I find that the most enjoyable type of subjects are those in which learning doesn’t feel like you're learning. It’s an intuitive process, not just an end point. Something where you’re working with the teacher to reach an answer to perhaps an open ended question. That’s the best type of learning I find.

So it’s important for students to have opportunities to reflect, so that they can recognise areas or shortcomings in areas that they can focus on for the future. Especially areas in terms of self-management, learning skills, homework, and communicating to others. Also allows them to build up skills in being self-critical so that when they get to the senior school go more in depth into projects.

The junior programmes are all project based learning programmes and they start with [an] open ended inquiry question. So for example our current one in year ten is how can technological products contain elements of the past and the present? So it’s an open question with no fixed solution. The purpose of that is they will need to identify the issues and come up with an unknown answer.

With the inquiry based project, or the project based learning, they are forced to negotiate with others - they are forced to get out of their seats and put themselves in a variety of environments such as workshop, computer room, the library, and the classroom - so that gives an opportunity to develop self-management skills. And especially with juniors self-management skills are often under developed.
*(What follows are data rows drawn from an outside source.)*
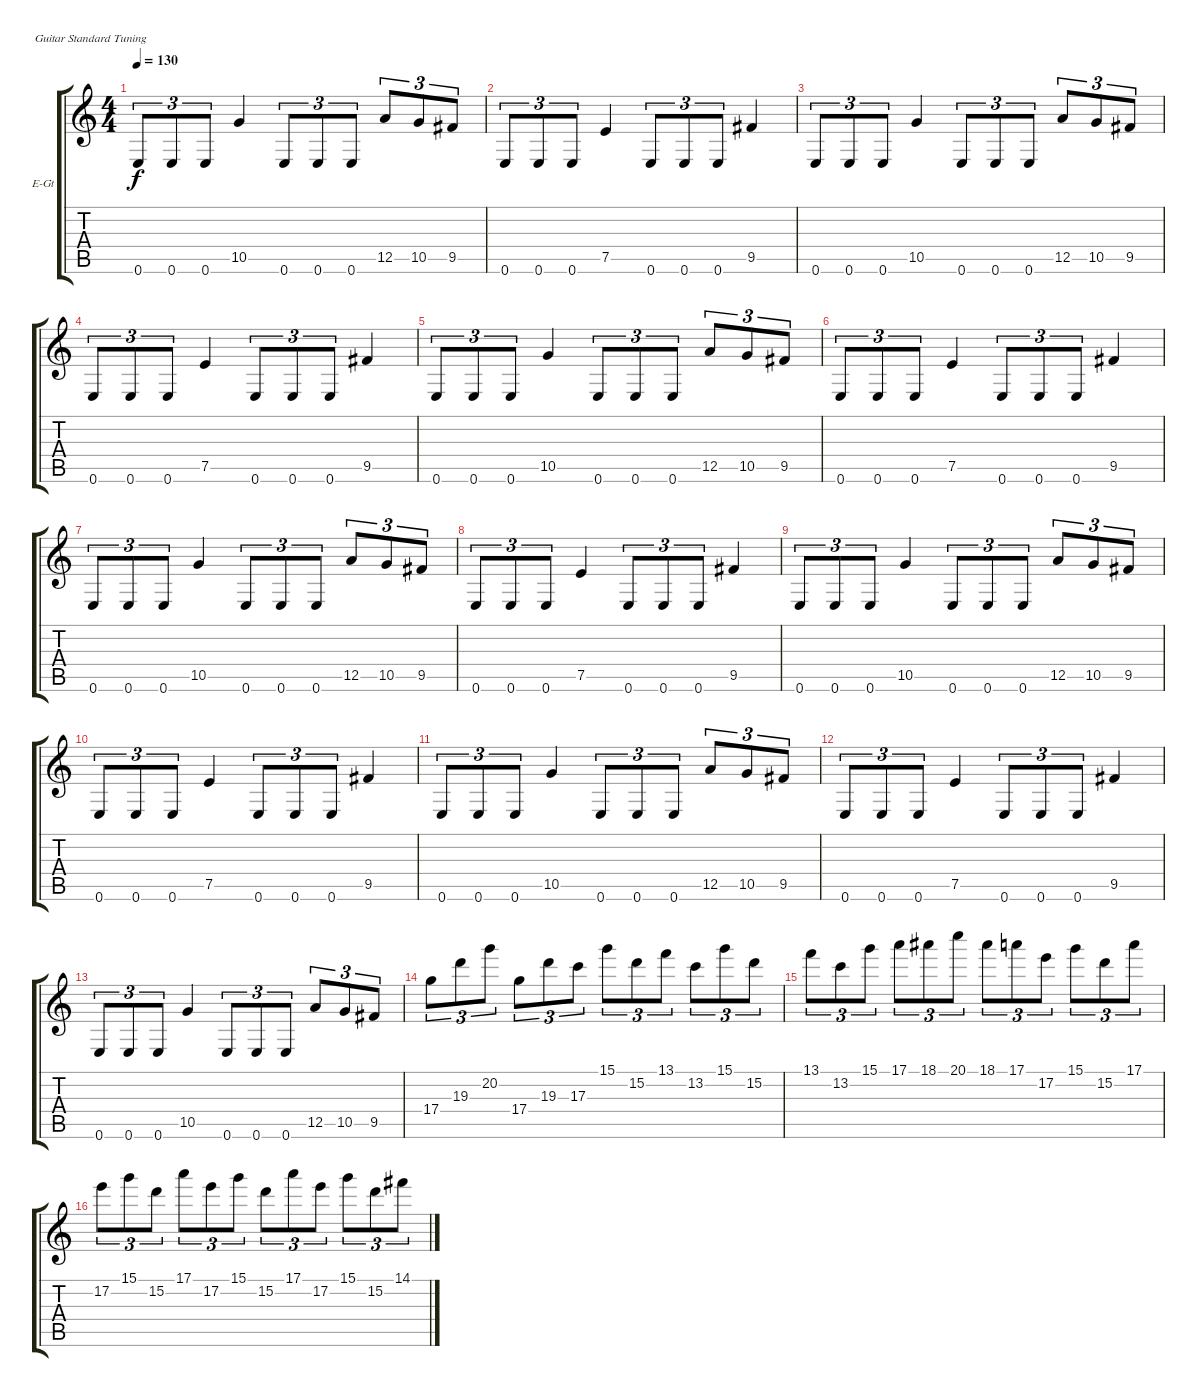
\bracketExtendMode groupsimilarinstruments
\firstSystemTrackNameOrientation horizontal
\otherSystemsTrackNameOrientation horizontal
\track ("Electric Guitar 1" "E-Gt") {instrument distortionguitar}
\staff {score tabs}
\tuning (E4 B3 G3 D3 A2 E2)
\ts (4 4)
\tempo 130
\clef g2
\ks c
0.6.8{tu (3 2) dy f} 0.6.8{tu (3 2)} 0.6.8{tu (3 2)} 10.5.4 0.6.8{tu (3 2)} 0.6.8{tu (3 2)} 0.6.8{tu (3 2)} 12.5.8{tu (3 2)} 10.5.8{tu (3 2)} 9.5.8{tu (3 2)} |
0.6.8{tu (3 2)} 0.6.8{tu (3 2)} 0.6.8{tu (3 2)} 7.5.4 0.6.8{tu (3 2)} 0.6.8{tu (3 2)} 0.6.8{tu (3 2)} 9.5.4 |
0.6.8{tu (3 2)} 0.6.8{tu (3 2)} 0.6.8{tu (3 2)} 10.5.4 0.6.8{tu (3 2)} 0.6.8{tu (3 2)} 0.6.8{tu (3 2)} 12.5.8{tu (3 2)} 10.5.8{tu (3 2)} 9.5.8{tu (3 2)} |
0.6.8{tu (3 2)} 0.6.8{tu (3 2)} 0.6.8{tu (3 2)} 7.5.4 0.6.8{tu (3 2)} 0.6.8{tu (3 2)} 0.6.8{tu (3 2)} 9.5.4 |
0.6.8{tu (3 2)} 0.6.8{tu (3 2)} 0.6.8{tu (3 2)} 10.5.4 0.6.8{tu (3 2)} 0.6.8{tu (3 2)} 0.6.8{tu (3 2)} 12.5.8{tu (3 2)} 10.5.8{tu (3 2)} 9.5.8{tu (3 2)} |
0.6.8{tu (3 2)} 0.6.8{tu (3 2)} 0.6.8{tu (3 2)} 7.5.4 0.6.8{tu (3 2)} 0.6.8{tu (3 2)} 0.6.8{tu (3 2)} 9.5.4 |
0.6.8{tu (3 2)} 0.6.8{tu (3 2)} 0.6.8{tu (3 2)} 10.5.4 0.6.8{tu (3 2)} 0.6.8{tu (3 2)} 0.6.8{tu (3 2)} 12.5.8{tu (3 2)} 10.5.8{tu (3 2)} 9.5.8{tu (3 2)} |
0.6.8{tu (3 2)} 0.6.8{tu (3 2)} 0.6.8{tu (3 2)} 7.5.4 0.6.8{tu (3 2)} 0.6.8{tu (3 2)} 0.6.8{tu (3 2)} 9.5.4 |
0.6.8{tu (3 2)} 0.6.8{tu (3 2)} 0.6.8{tu (3 2)} 10.5.4 0.6.8{tu (3 2)} 0.6.8{tu (3 2)} 0.6.8{tu (3 2)} 12.5.8{tu (3 2)} 10.5.8{tu (3 2)} 9.5.8{tu (3 2)} |
0.6.8{tu (3 2)} 0.6.8{tu (3 2)} 0.6.8{tu (3 2)} 7.5.4 0.6.8{tu (3 2)} 0.6.8{tu (3 2)} 0.6.8{tu (3 2)} 9.5.4 |
0.6.8{tu (3 2)} 0.6.8{tu (3 2)} 0.6.8{tu (3 2)} 10.5.4 0.6.8{tu (3 2)} 0.6.8{tu (3 2)} 0.6.8{tu (3 2)} 12.5.8{tu (3 2)} 10.5.8{tu (3 2)} 9.5.8{tu (3 2)} |
0.6.8{tu (3 2)} 0.6.8{tu (3 2)} 0.6.8{tu (3 2)} 7.5.4 0.6.8{tu (3 2)} 0.6.8{tu (3 2)} 0.6.8{tu (3 2)} 9.5.4 |
0.6.8{tu (3 2)} 0.6.8{tu (3 2)} 0.6.8{tu (3 2)} 10.5.4 0.6.8{tu (3 2)} 0.6.8{tu (3 2)} 0.6.8{tu (3 2)} 12.5.8{tu (3 2)} 10.5.8{tu (3 2)} 9.5.8{tu (3 2)} |
17.4.8{tu (3 2)} 19.3.8{tu (3 2)} 20.2.8{tu (3 2)} 17.4.8{tu (3 2)} 19.3.8{tu (3 2)} 17.3.8{tu (3 2)} 15.1.8{tu (3 2)} 15.2.8{tu (3 2)} 13.1.8{tu (3 2)} 13.2.8{tu (3 2)} 15.1.8{tu (3 2)} 15.2.8{tu (3 2)} |
13.1.8{tu (3 2)} 13.2.8{tu (3 2)} 15.1.8{tu (3 2)} 17.1.8{tu (3 2)} 18.1.8{tu (3 2)} 20.1.8{tu (3 2)} 18.1.8{tu (3 2)} 17.1.8{tu (3 2)} 17.2.8{tu (3 2)} 15.1.8{tu (3 2)} 15.2.8{tu (3 2)} 17.1.8{tu (3 2)} |
17.2.8{tu (3 2)} 15.1.8{tu (3 2)} 15.2.8{tu (3 2)} 17.1.8{tu (3 2)} 17.2.8{tu (3 2)} 15.1.8{tu (3 2)} 15.2.8{tu (3 2)} 17.1.8{tu (3 2)} 17.2.8{tu (3 2)} 15.1.8{tu (3 2)} 15.2.8{tu (3 2)} 14.1.8{tu (3 2)}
So if they’ve got poor self-management the project cannot be completed so it’s absolutely crucial (especially in technology and arts) that their self-management skills are developed because without those they will not find any success. Also with the open ended question, and the project based learning intent of that is to get them into a situation where they reach some sort of crisis where they cannot find a solution (the solution is not easily apparent for them) and then with intervention from me and an open ended question I can allow them to find the answer that they could not otherwise find. So it’s a mixture of risk taking, and challenge, and just providing them with lots of opportunities to manage themselves and interact with others.

Then the reflection at the end of each project (or different stages of the project) allows them to identify the weaknesses in their learning skills and how they came about finding success - how they came about solving problems by improving their self management, and improving their focus. It’s quite complex but kind of makes sense.

It’s a mixture of risk taking, and trying to find some sort of serendipity sort of a happy accident and trying to teach them to manage themselves so they keep persevering and trying to find solutions that otherwise wouldn’t be apparent to them. With the junior students we have explicit discussions about self-management skills and why it’s important to take risks, innovation that sort of thing. Those discussions are often full class discussions and trying to find areas of real life that we can apply those skills. So they have a really explicit opportunity to reflect on those learning skills.

With senior students it’s more just me playing the devil’s advocate. When we’re critiquing their work and their progress and asking them questions which make them slightly uncomfortable, and slightly unsure, and not so much what the answer is. It’s more getting them to that situation where they’re being self critical and try to be self critical for them. It’s often like when I went to university with my Masters degree and then I left my Masters degree and started practicing as an artist I could always hear my lecturers’ voices in my head. You know as a devil/angel on my shoulder, and kind of providing different viewpoints on what I was doing, and I see that as my role with my students as well. Trying to provide an alternative voice.